Blok Migas Dilelang, Hanya Khilafah yang Mampu Kelola Migas Secara Adil

Oleh: Siti Zulaikha, S.Pd
Aktivis Muslimah dan Pegiat Literasi

Kementerian Energi dan Sumber Daya Mineral (ESDM) siap menawarkan 75 blok minyak dan gas bumi (migas), dengan potensi terbesar berlokasi di wilayah Papua dan Sulawesi. Dari 75 blok migas tersebut, sebanyak 61 area dilelang oleh pemerintah.

Yuliot menyampaikan bahwa 75 blok migas tersebut siap ditawarkan kepada perusahaan Kontraktor Kontrak Kerja Sama (KKKS) maupun badan usaha. Penawaran tersebut bertujuan untuk mempercepat peningkatan produksi migas di dalam negeri.

“Kami siap menawarkan wilayah kerja untuk 75 blok migas. Kalau dilihat dari sisi potensi, yang terbesar itu adalah di sekitar Papua, kemudian di Sulawesi,” ucap Wakil Menteri ESDM Yuliot Tanjung dalam acara Sarasehan Nasional bertema, “Mendorong Keberlanjutan Industri Hulu Minyak dan Gas untuk Kemandirian Energi” di Jakarta, Selasa.

Sebanyak 20 blok migas berlokasi di wilayah Maluku-Papua, seperti Seram-Aru, Cendrawasih Bay II dan III, dan lain-lain. Antaranews.com, 8/7/2025

Melelang blok migas ke perusahaan dalam sistem ekonomi kapitalisme memang hal yang sudah lumrah, bahkan seperti itulah mekanisme pengelolaannya. Sistem kapitalisme melegalkan kebebasan kepemilikan, siapapun yang memiliki modal bisa menguasai apapun termasuk harta milik umum seperti migas. Alhasil sumber daya alam termasuk migas di liberalisasi.

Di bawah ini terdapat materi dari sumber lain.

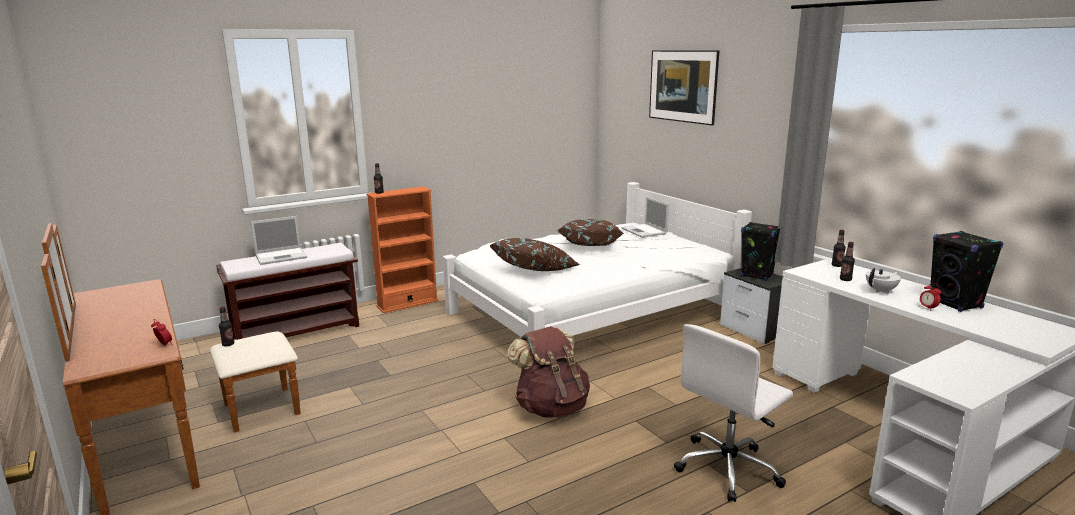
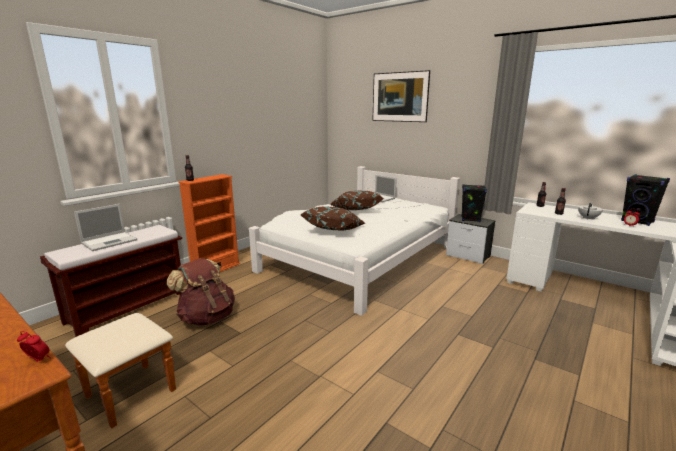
camera: 20 degrees left, 0 degrees up
(228, 344) = (89, 336): bottle -> none
(551, 407) = (391, 336): brown backpack -> brown backpack (206, 317)
(728, 468) = (550, 359): white office chair -> none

Lelang menjadi instrumen legal perampokan sumber daya alam. Siapapun yang sanggup membayar mahal dan menjanjikan keuntungan besar, perusahaan itulah pemenangnya  agar kebebasan kepemilikan itu berjalan sempurna, kapitalisme menekan peran negara hingga aku hingga tunduk di bawah tangan para kapital. Negara hanya menjadi fasilitator kepentingan pemilik modal, bukan pengurus rakyat. negara justru akan kehilangan kedaulatan, akibatnya masyarakat tidak bisa merasakan manfaat pengelolaan migas.

Harga migas semakin mahal, karena perusahaan pasti mengambil keuntungan. Lapangan kerja juga dikuasai tenaga asing, sebab pihak yang mengatur adalah perusahaan bukan negara. Jadi swasembada energi yang dicanangkan sebenarnya hanyalah menjadi mimpi.

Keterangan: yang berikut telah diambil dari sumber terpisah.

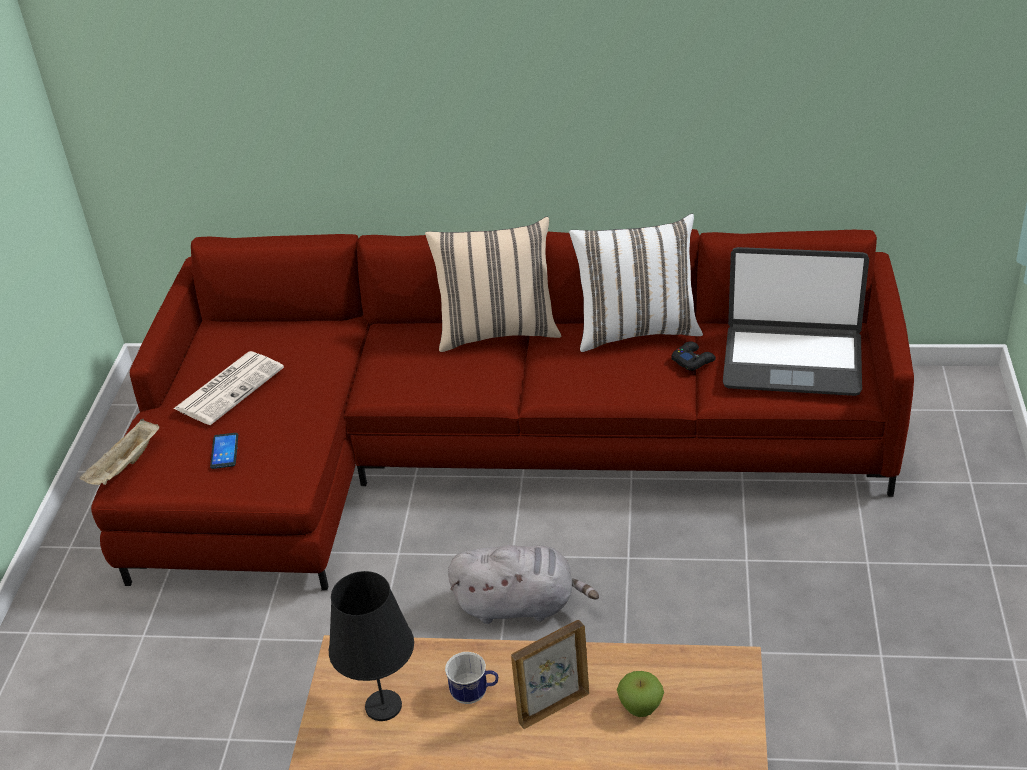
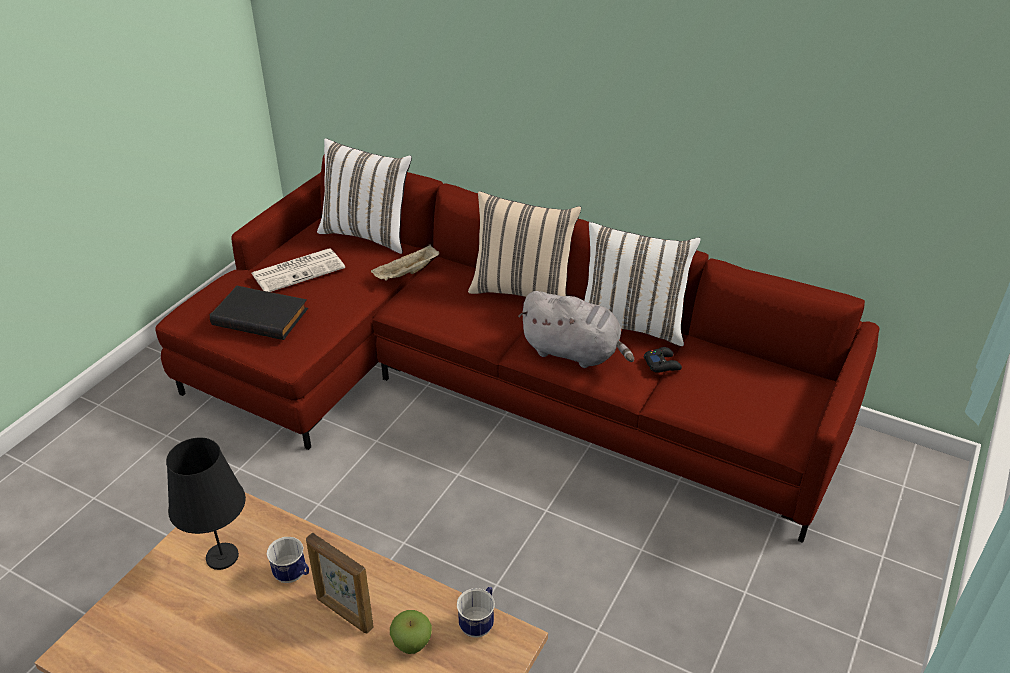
camera: 20 degrees right, 0 degrees up
(125, 466) = (191, 304): beige tray -> beige tray (406, 274)
(224, 451) = (262, 316): phone -> black book
(277, 323) = (368, 234): none -> white pillow
(520, 605) = (439, 516): grey plush toy -> grey plush toy (574, 352)
(553, 707) = (344, 613): picture frame -> picture frame turned 135 degrees counterclockwise
(691, 663) = (479, 623): none -> mug
(792, 360) = (746, 392): laptop -> none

Sebagai sistem kehidupan, Islam telah menetapkan cara pengelolaan migas secara syar'i dan wajib dilaksanakan oleh negara. Jika negara tidak melakukannya, maka sejatinya negara telah melakukan kemaksiatan. Islam menetapkan semua jenis kekayaan alam termasuk migas yang jumlahnya melimpah adalah milik umum (milkiyah 'ammah).

Syariat ini didasarkan pada hadis dari Ibnu Abbas Radhiyallahu 'anhuma, ia berkata, bahwa Rasulullah Shallallahu Alaihi Wasallam bersabda, "Kaum muslimin berserikat dalam tiga perkara; air, padang rumput dan api. dan harganya adalah haram." (HR. Ibnu Majah)

Hadis ini menjelaskan barang-barang yang terkategori kepemilikan umum karena sifatnya yang marafiq al-jama'ah (sesuatu yang dibutuhkan publik/fasilitas umum)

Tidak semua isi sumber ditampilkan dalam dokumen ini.